Integrating SOMs and a Bayesian Classifier for Segmenting Diseased Plants in Uncontrolled Environments

1ITESM, Autopista del Sol, 62790 Xochitepec, MOR, Mexico
2Centro de Investigación en Biotecnología/Laboratorio de Investigaciones Ambientales, Universidad Autónoma del Estado de Morelos, Avenida Universidad 1001, 62209 Cuernavaca, MOR, Mexico

Received 18 July 2014; Revised 5 October 2014; Accepted 6 October 2014; Published 4 November 2014

Academic Editor: Gonzalo Pajares

Copyright © 2014 Deny Lizbeth Hernández-Rabadán et al. This is an open access article distributed under the Creative Commons Attribution License, which permits unrestricted use, distribution, and reproduction in any medium, provided the original work is properly cited.

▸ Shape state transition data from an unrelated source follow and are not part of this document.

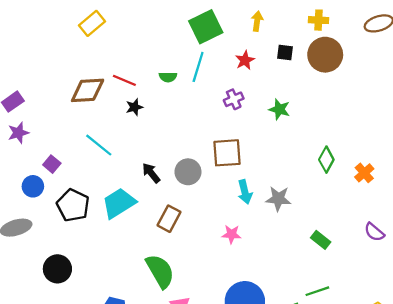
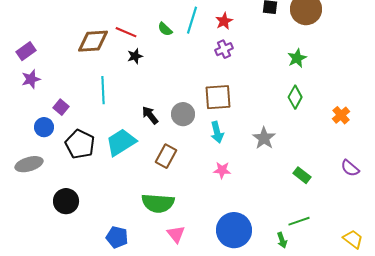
red star: (245, 60) -> (224, 21), moved
green semicircle: (168, 77) -> (165, 29), turned 42
green star: (279, 109) -> (297, 58), moved, turned 30
cyan line: (99, 145) -> (103, 90), turned 48
green diamond: (326, 160) -> (295, 97), moved
cyan arrow: (245, 192) -> (217, 132), moved
gray star: (278, 199) -> (264, 138), turned 30
green semicircle: (160, 271) -> (158, 203), turned 124

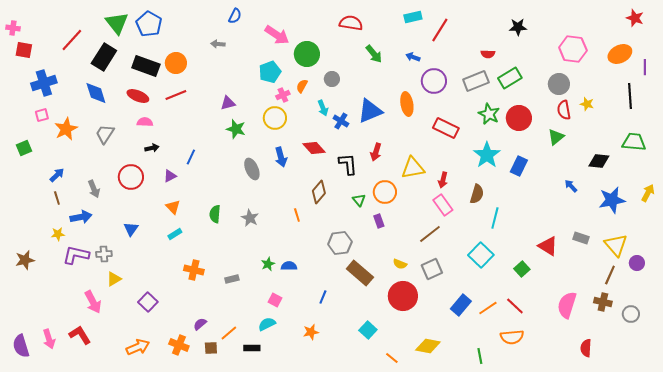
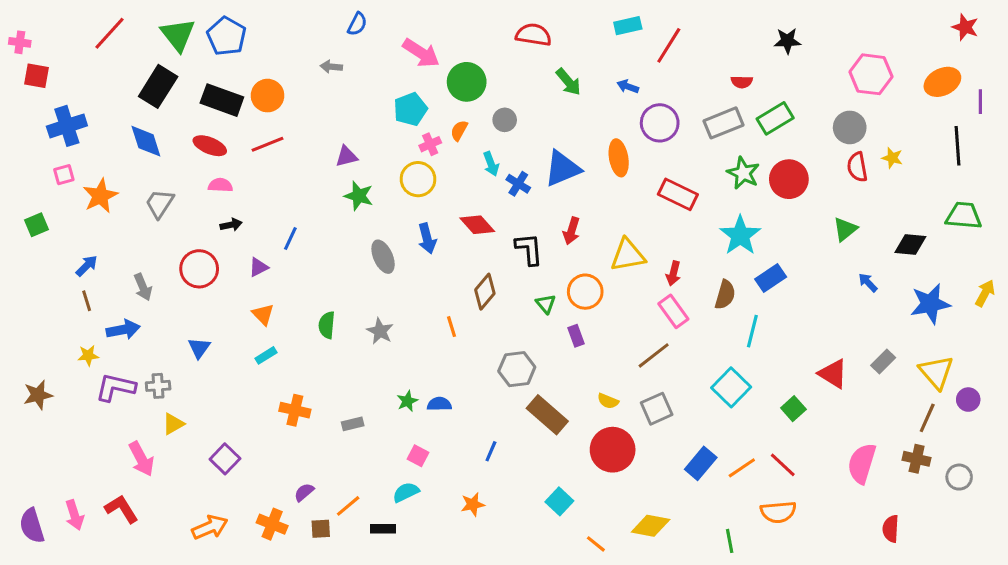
red line: (72, 40) -> (109, 33), moved
green triangle: (556, 137) -> (845, 229), moved
blue rectangle: (519, 166) -> (771, 278), moved, turned 30
gray rectangle: (581, 238) -> (883, 362), turned -63

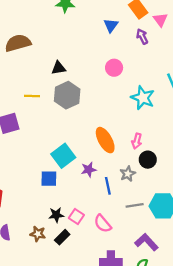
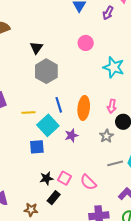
purple arrow: (142, 36) -> (108, 13), turned -120
black triangle: (59, 68) -> (36, 48), turned -40
yellow line: (32, 96) -> (28, 112), moved
orange ellipse: (105, 140) -> (84, 108), turned 40
blue line: (108, 186) -> (59, 105), moved
brown star: (38, 234) -> (31, 210), moved

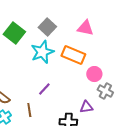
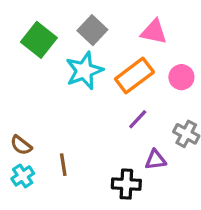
orange rectangle: (73, 55) -> (134, 76), turned -60
pink circle: (94, 74) -> (181, 77), moved
purple line: (44, 89) -> (138, 119), moved

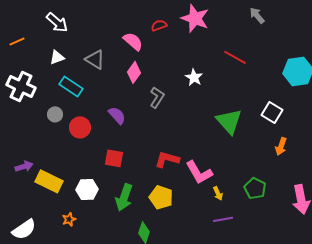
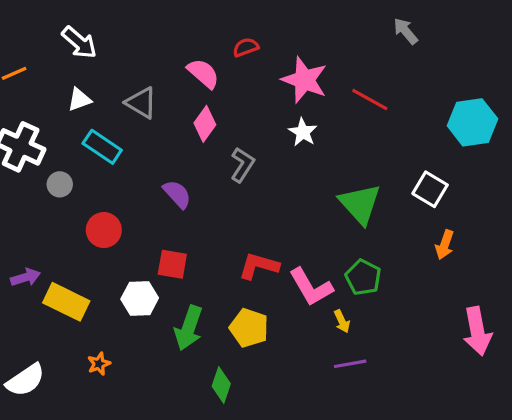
pink star: (195, 18) -> (304, 80), moved
gray circle: (55, 114) -> (60, 184), moved
red circle: (80, 127) -> (104, 230), moved
green pentagon: (255, 188) -> (363, 277), moved
white hexagon: (87, 189) -> (140, 299), moved

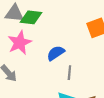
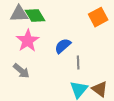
green diamond: (31, 17) -> (35, 15), turned 60

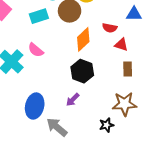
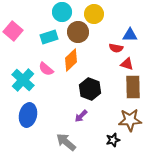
blue triangle: (134, 14) -> (130, 35), moved
orange diamond: (83, 39) -> (71, 60), moved
brown rectangle: (128, 69) -> (133, 87), size x1.6
blue ellipse: (35, 106) -> (28, 115), moved

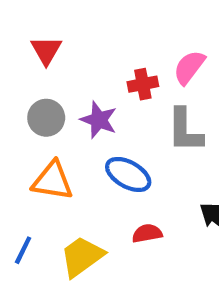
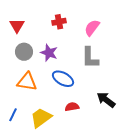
red triangle: (46, 50) -> (17, 26), moved
red cross: (143, 84) -> (59, 22), moved

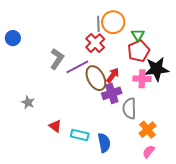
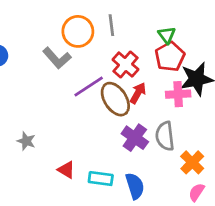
orange circle: (113, 22) -> (78, 31), moved
red cross: (95, 43) -> (125, 65), moved
gray L-shape: (57, 59) -> (57, 58), moved, turned 110
purple cross: (112, 93) -> (135, 138), moved, turned -30

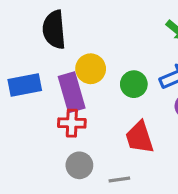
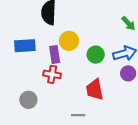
purple rectangle: (72, 92) -> (55, 54), size x0.7
gray circle: (79, 165) -> (28, 100), moved

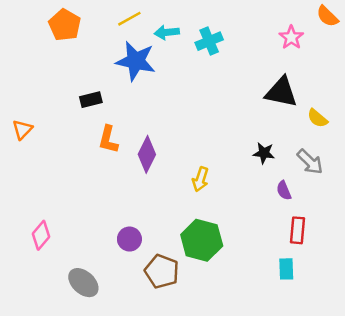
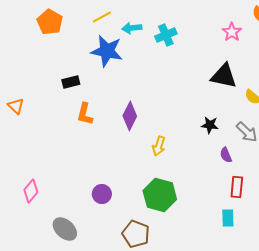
orange triangle: (22, 129) -> (16, 106), turned -30
purple diamond: (147, 154) -> (130, 116), moved
brown pentagon: (162, 271) -> (136, 234), moved

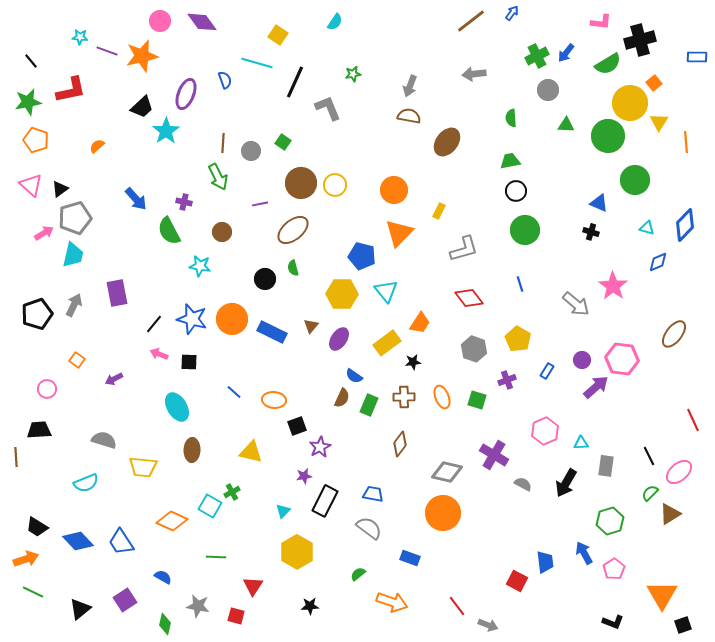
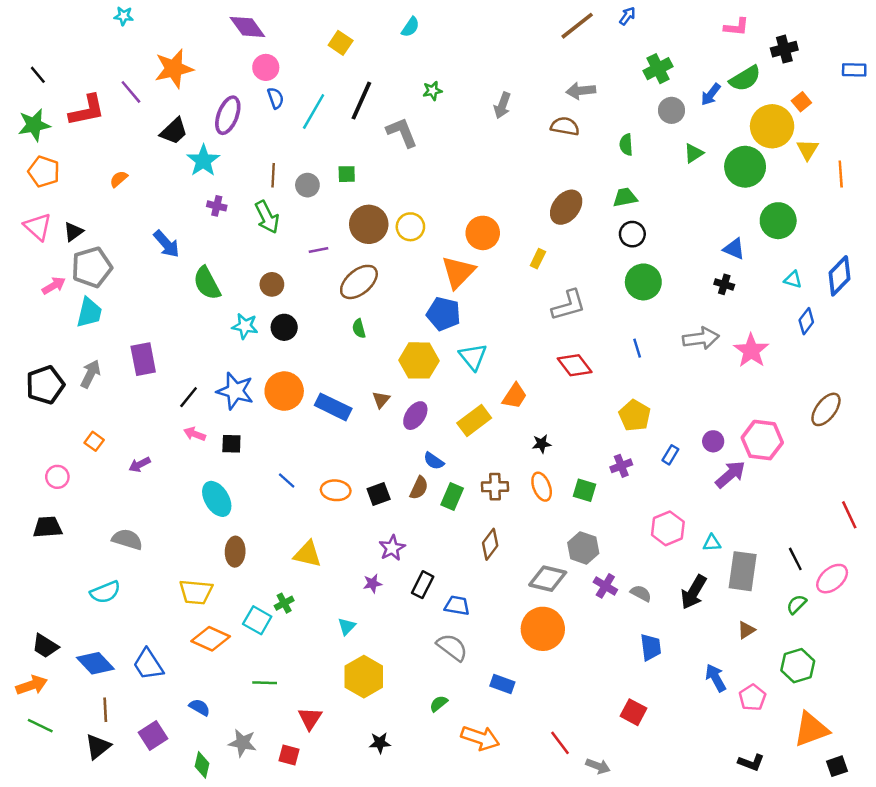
pink circle: (160, 21) -> (266, 67), moved
cyan star: (80, 37) -> (124, 16), moved
black cross: (640, 40) -> (784, 49), size x0.7
purple line: (107, 51) -> (131, 92), moved, turned 30
blue arrow: (566, 53) -> (711, 94), moved
cyan line: (257, 63) -> (314, 112), moved, turned -76
brown semicircle: (409, 116) -> (565, 126), moved
green triangle: (566, 125) -> (694, 153), turned -36
green square: (283, 142) -> (347, 174), turned -35
brown ellipse: (447, 142) -> (566, 207), moved
purple cross: (184, 202) -> (217, 206), moved
orange triangle: (399, 233) -> (458, 272), moved
blue diamond: (658, 262) -> (806, 321), turned -30
black circle: (265, 279) -> (284, 327), moved
gray arrow: (576, 304) -> (701, 338), moved, turned -48
gray hexagon: (474, 349) -> (583, 548), moved
black star: (413, 362) -> (542, 444), moved
black square: (297, 426) -> (379, 494), moved
purple cross: (494, 455) -> (605, 586), moved, size x0.7
brown line: (16, 457) -> (105, 710), moved
gray rectangle: (606, 466) -> (743, 571), size x1.5
yellow trapezoid: (143, 467) -> (196, 592), moved
black rectangle: (325, 501) -> (423, 585), moved, size x0.7
brown triangle: (670, 514) -> (746, 630), moved, size x0.7
green hexagon: (610, 521) -> (798, 666), moved
blue trapezoid: (545, 562) -> (651, 647), moved
orange triangle: (662, 595) -> (811, 729), turned 40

This work presents a methodology that integrates a nonsupervised learning approach (self-organizing map (SOM)) and a supervised one (a Bayesian classifier) for segmenting diseased plants that grow in uncontrolled environments such as greenhouses, wherein the lack of control of illumination and presence of background bring about serious drawbacks. During the training phase two SOMs are used: one that creates color groups of images, which are classified into two groups using -means and labeled as vegetation and nonvegetation by using rules, and a second SOM that corrects classification errors made by the first SOM. Two color histograms are generated from the two color classes and used to estimate the conditional probabilities of the Bayesian classifier. During the testing phase an input image is segmented by the Bayesian classifier and then it is converted into a binary image, wherein contours are extracted and analyzed to recover diseased areas that were incorrectly classified as nonvegetation. The experimental results using the proposed methodology showed better performance than two of the most used color index methods.